The first European banknote

Cité de l’Économie et de la Monnaie is to exhibit a fac­simile, a gift by Stockholm’s Myn­tkabin­ettet, of one of the first ever European bank­notes – a 100 daler note, issued by Stock­holms Banco in 1666.

 

Bank­notes first appeared in China around 1000 AD. They did not emerge in Europe until 600 years later, in Sweden.

As early as the beginning of the 17th century in the Neth­er­lands, the Bank of Ams­terdam began issuing bills to mer­chants in exchange for the deposit of cash, thus enabling them to trade amongst them­selves without having to phys­ically exchange their gold or silver coins, which remained at the bank. However, these bills were not yet bank­notes in the strict sense of the word in that they had no impact on the amount of money in cir­cu­lation: they were simple sub­sti­tutes for the deposited coins.

In Europe, the first real banknote was issued in 1661 by Johan Palm­struch, the founder of Stock­holms Banco, a private bank under State charter. Although the bank con­tinued to guar­antee repayment of the bank­notes in cash, it no longer main­tained strict parity between the amount of notes issued and the amount of cash deposited, as Johan Palm­struch con­sidered it unlikely that all the holders of bank­notes would ask to be repaid at the same time. And so the banknote was born, as a com­ple­mentary means of payment to coins.

17th century Sweden’s mon­etary history largely explains this rel­at­ively pre­mature emer­gence of the banknote in this country. The abundant supply of domestic copper pro­duced by the Falun mines had led King Gustav Adolph to order the issuance of dalers, large copper coins. Com­pet­ition from copper pro­ducers in the Far East then led to a depre­ci­ation in copper’s value as from the middle of the century, obliging the gov­ernment to issue heavier copper coins to maintain the parity between copper and silver coinage. To do so, it forged huge sheets of copper, weighing up to 19kg or more for plat­mynts, which were worth ten silver dalers. Other sheets, worth two silver dalers, weighed in at more than 3kg. The incon­venient size and weight of these coins nat­urally encouraged their owners to deposit them with the banks and the banks to ini­tially issue cer­ti­ficates of deposit, as in the Neth­er­lands. These cer­ti­ficates would become bank­notes as from 1661, when Johan Palm­struch decided to dis­so­ciate the amount of the notes issued by his bank from the amount of cash that his cus­tomers deposited.

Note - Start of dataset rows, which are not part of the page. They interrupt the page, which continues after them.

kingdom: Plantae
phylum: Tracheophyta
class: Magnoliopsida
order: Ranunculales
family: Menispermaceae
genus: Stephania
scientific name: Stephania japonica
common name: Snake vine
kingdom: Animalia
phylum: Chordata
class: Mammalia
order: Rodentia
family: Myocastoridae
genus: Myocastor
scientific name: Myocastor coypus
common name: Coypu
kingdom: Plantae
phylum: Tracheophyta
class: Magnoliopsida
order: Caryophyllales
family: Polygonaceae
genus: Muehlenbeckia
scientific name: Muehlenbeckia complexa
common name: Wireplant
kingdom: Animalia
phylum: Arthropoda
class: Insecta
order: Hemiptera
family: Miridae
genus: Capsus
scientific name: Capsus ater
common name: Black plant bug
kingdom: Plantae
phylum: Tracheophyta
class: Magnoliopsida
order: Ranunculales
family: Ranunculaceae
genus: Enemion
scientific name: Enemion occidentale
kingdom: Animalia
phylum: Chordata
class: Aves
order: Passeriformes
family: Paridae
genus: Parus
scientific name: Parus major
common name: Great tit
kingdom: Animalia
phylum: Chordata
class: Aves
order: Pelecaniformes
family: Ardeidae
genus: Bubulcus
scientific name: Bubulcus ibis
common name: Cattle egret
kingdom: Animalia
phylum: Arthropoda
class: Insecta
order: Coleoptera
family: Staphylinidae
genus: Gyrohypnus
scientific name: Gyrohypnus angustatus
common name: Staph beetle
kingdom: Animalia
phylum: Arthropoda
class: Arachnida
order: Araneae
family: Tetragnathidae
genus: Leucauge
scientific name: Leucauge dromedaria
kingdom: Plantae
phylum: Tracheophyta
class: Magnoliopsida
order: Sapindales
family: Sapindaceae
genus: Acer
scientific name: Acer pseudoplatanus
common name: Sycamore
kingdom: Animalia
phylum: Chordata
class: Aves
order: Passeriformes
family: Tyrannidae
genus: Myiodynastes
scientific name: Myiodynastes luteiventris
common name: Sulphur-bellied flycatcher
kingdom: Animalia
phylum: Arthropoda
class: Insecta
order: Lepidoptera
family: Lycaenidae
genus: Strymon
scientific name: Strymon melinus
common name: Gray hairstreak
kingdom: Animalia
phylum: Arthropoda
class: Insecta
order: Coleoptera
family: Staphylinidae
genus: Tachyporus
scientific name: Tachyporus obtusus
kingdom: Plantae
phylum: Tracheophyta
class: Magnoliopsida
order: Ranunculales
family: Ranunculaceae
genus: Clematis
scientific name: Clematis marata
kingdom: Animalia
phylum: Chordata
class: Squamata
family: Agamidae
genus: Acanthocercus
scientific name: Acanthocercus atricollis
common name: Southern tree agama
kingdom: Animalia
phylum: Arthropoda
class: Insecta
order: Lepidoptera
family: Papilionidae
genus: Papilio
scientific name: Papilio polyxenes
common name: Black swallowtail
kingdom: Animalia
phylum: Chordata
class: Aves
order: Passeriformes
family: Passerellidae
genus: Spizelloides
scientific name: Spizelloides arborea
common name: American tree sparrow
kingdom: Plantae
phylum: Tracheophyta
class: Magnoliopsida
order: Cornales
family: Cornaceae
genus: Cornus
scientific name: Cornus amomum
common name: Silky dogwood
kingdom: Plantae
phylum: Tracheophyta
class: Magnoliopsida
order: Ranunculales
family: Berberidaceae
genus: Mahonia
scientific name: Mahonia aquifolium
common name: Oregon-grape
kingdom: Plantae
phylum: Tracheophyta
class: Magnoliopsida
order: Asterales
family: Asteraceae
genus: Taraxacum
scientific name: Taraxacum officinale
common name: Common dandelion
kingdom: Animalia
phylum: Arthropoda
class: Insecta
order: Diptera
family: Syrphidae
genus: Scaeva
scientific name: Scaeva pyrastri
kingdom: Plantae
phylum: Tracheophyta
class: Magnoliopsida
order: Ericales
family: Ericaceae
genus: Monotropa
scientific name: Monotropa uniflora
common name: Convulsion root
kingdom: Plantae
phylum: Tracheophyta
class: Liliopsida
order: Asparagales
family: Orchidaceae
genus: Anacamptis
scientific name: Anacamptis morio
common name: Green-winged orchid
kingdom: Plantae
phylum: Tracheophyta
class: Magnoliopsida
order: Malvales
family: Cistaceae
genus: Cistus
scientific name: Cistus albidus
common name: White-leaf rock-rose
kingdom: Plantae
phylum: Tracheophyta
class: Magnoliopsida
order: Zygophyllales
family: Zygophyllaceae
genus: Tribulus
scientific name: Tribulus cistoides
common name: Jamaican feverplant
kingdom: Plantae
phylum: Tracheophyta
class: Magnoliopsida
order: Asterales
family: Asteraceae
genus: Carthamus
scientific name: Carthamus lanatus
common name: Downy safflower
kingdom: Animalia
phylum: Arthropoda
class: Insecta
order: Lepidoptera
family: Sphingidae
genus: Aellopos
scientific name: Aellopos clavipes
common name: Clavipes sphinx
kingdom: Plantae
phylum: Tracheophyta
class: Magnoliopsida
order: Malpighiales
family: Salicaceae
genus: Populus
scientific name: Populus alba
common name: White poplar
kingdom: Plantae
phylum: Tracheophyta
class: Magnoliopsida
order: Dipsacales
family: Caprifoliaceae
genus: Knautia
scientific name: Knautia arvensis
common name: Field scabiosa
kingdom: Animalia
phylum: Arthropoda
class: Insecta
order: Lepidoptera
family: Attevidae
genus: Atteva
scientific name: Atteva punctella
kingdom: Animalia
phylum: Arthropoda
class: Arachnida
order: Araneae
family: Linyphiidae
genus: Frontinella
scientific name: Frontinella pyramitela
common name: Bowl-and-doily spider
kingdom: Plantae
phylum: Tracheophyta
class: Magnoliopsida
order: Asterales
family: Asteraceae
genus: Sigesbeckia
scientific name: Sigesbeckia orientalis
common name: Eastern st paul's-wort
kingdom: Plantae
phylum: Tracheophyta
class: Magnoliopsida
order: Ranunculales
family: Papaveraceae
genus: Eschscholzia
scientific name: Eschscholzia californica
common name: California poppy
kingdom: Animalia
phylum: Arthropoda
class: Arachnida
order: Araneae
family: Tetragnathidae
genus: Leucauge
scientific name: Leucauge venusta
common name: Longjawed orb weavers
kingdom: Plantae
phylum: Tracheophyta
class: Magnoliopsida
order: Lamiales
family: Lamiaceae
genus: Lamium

While there are no remaining examples of the first bank­notes from 1661, a few notes have sur­vived from a slightly later issue, in 1666, including the 100 daler note men­tioned above.

Excessive issuance of bank­notes led Stock­holms Banco quite rapidly into bank­ruptcy. In 1668, a new insti­tution, Riksens Ständers Bank (the Bank of the Estates of the Realm, which would later become the Riksbank, Sweden’s central bank) was created to replace it, under the super­vision of Par­liament. Heedful of the exper­ience of Stock­holms Banco, however, the new bank refrained from issuing bank­notes until the early 19th century.